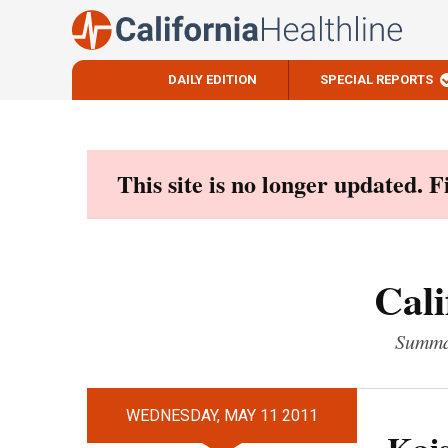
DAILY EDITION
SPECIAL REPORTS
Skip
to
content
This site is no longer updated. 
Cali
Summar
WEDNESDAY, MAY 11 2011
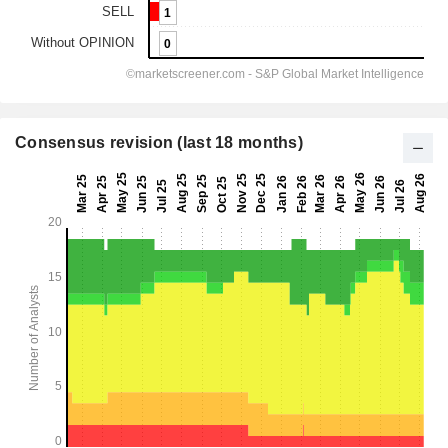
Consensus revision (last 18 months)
^^^^^^^^^^^^^^^^
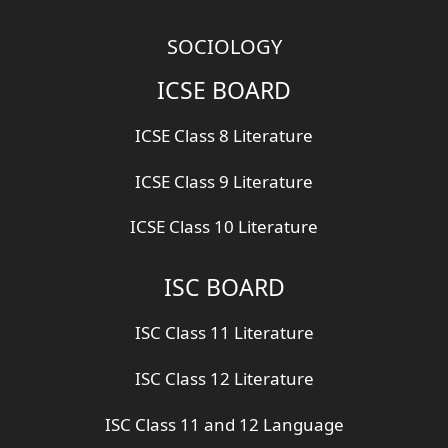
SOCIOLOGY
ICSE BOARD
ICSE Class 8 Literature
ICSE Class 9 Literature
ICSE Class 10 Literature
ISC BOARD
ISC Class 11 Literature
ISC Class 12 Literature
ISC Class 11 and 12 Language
^^^^^^^^^^^^^^^^
● WORK REQUIRED
Turn the listing lines from the one with "DAILY EDITION" up to and including the one with "WEDNESDAY, MAY 11 2011" into a Markdown table with the columns Row and Text. Number each row and leave out blank lines.

● ANSWER BOX
| Row | Text |
|---|---|
| 1 | DAILY EDITION |
| 2 | SPECIAL REPORTS |
| 3 | Skip |
| 4 | to |
| 5 | content |
| 6 | This site is no longer updated.  |
| 7 | Cali |
| 8 | Summar |
| 9 | WEDNESDAY, MAY 11 2011 |